Conversei com o falecido dom Antonio Cheuiche, que, após muito esforço, logrou uma audiência de cinco minutos com o papa. O padre Adur, capitão-capelão do grupo Montoneros, foi escalado para acompanhar as Mães da Praça de Maio na audiência e ser o portador de uma mensagem da brigada armada para os bispos brasileiros.
Os repressores tinham conhecimento de sua chegada, dados a respeito de sua viagem. Fui recepcioná-lo em Porto Alegre, mas ele não estava no ônibus. Denunciei o desaparecimento às autoridades e à mídia, nacional e internacional. Por conta do sumiço de Adur, soubemos de Viñas. Nos últimos 37 anos, nunca deixamos de investigar e reunir o máximo de informações a respeito.
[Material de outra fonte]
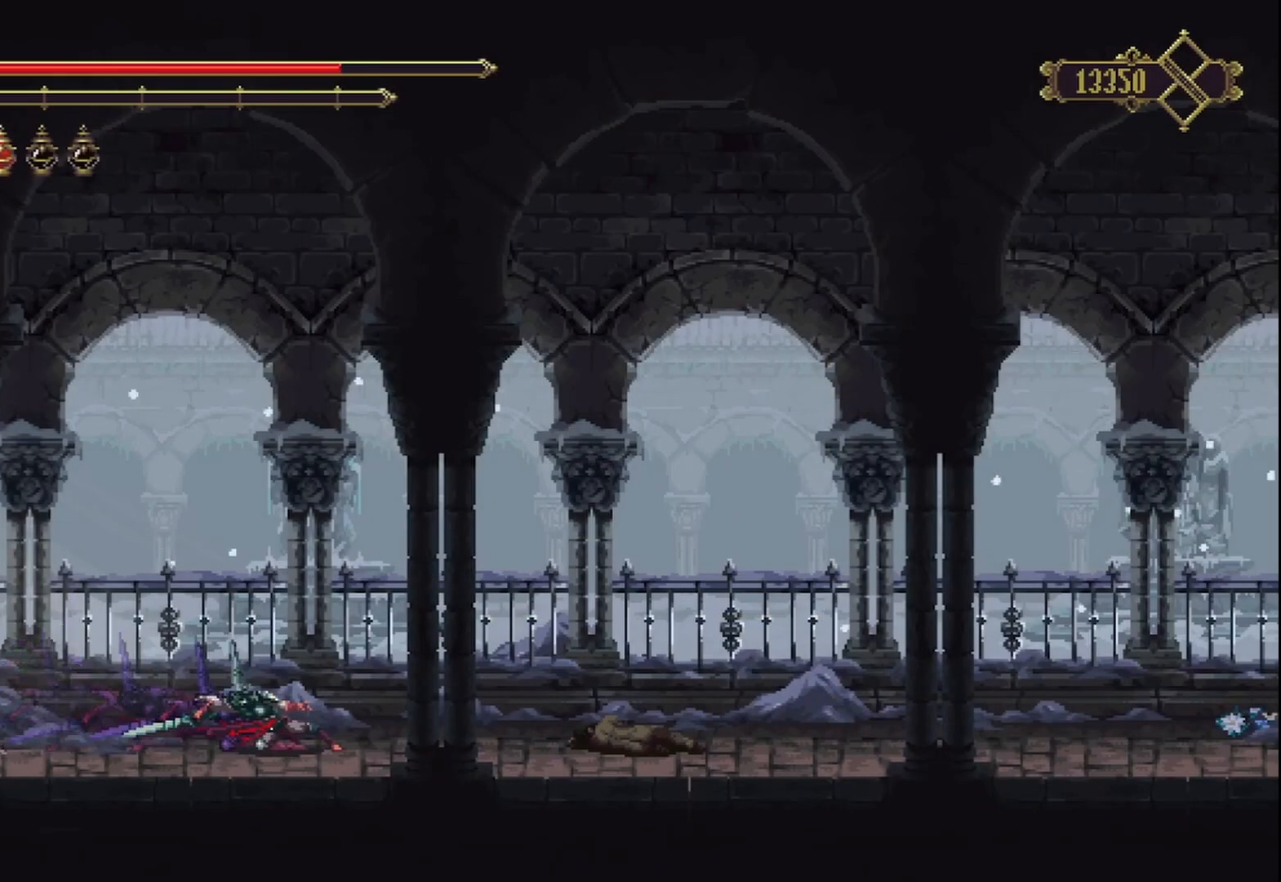
{"buttons": [], "left_stick": "right", "right_stick": "center", "events": [[83, "R2", "down"], [250, "R2", "up"], [292, "R2", "down"], [417, "R2", "up"]]}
CC:Não foi a primeira vez que o senhor depôs sobre o caso, certo?
JK: Certo. Meu primeiro depoimento oficial foi prestado ao procurador Giancarlo Capaldo em dezembro de 1999, na Embaixada da Itália em Buenos Aires. No mesmo dia, estive na Justiça Penal Federal argentina, especificamente com o juiz Claudio Bonadio. Em 2005, falei novamente à Justiça argentina em Paso de los Libres.
No ano, Capaldo solicitou-me um informe completo sobre o aparelho repressivo brasileiro, sua estrutura e operacionalidade. Dizia ele que havia estudado os sistemas dos países do Cone Sul e os entendido, mas no caso brasileiro ele confessava uma dificuldade. Apesar de ter combatido incansavelmente a ditadura, pela primeira vez sentei para escrever sobre o seu funcionamento.
CC:O senhor diz que a Operação Condor foi inventada pelo Brasil. Pode explicar?
JK: Não digo, provo com documentos que a Operação Condor, a colaboração dos aparatos repressivos das ditaduras do Cone Sul, foi inventada no Brasil. Antes de virar Operação Condor, chamava-se “Busca no Exterior”. O primeiro caso documentado foi a captura em Buenos Aires do coronel Jefferson Cardim de Alencar Osório, seu filho e um sobrinho, em dezembro de 1970.
A segunda operação, igualmente documentada, ocorreu em junho de 1971, também em Buenos Aires. A vítima se chamava Edmur Péricles Camargo. Contra documento não há argumento. A não ser que seja falso, o que não seria difícil de se comprovar. JK: A tal reunião serviu apenas para dar o nome de Condor, uma sugestão do coronel uruguaio José Fins.
Foi uma reunião de batismo para algo existente há mais tempo. Não é segredo que dois militares brasileiros participaram do encontro em Santiago, em novembro de 1975. Declaram-se observadores e não assinaram a ata.
O coronel Manuel Contreras, chefe da Direção de Inteligência Nacional do Chile, convidou o general brasileiro João Figueiredo para a reunião, mas este foi impedido de participar pelo então ditador Ernesto Geisel. Figueiredo, como se sabe, substituiria Geisel no comando do regime.
CC:O que o senhor achou do resultado da Comissão da Verdade instalada no governo Dilma Rousseff?
JK: A comissão serviu para jogar uma pá de cal no assunto. Tratou-se de um verdadeiro insulto à cidadania e à história. Convocado por Rosa Cardoso a depor, especialmente sobre a Operação Condor, respondi que iria com o maior prazer, desde que meu depoimento fosse público (até então, acontecia a portas fechadas).
Salientei apenas que uma questão pontual não poderia deixar de ser tratada publicamente, pois havia a oportunidade única de se tomar o depoimento de um destacado “agente Condor” ainda vivo e lúcido em Montevidéu. O agente havia se tornado pastor de uma dessas igrejas de vigarice. Na ocasião, acertamos uma viagem em janeiro para ouvi-lo.Ela ficou para fevereiro, depois março. Quando entendi que não aconteceria nada, fui a Montevidéu. Soube que ele acabara de morrer. Esta é uma de várias decepções.
CC:O senhor acredita que, a exemplo dos vizinhos, agentes da repressão e seus chefes serão levados a julgamento no Brasil?
JK: Nem quando morcego doar sangue. É o resultado do processo político brasileiro, onde não ocorreu uma transição, tão somente uma vergonhosa transação. Aqui, certamente nem o cabo da guarda será molestado um dia, irá a Justiça, quanto mais os seus superiores.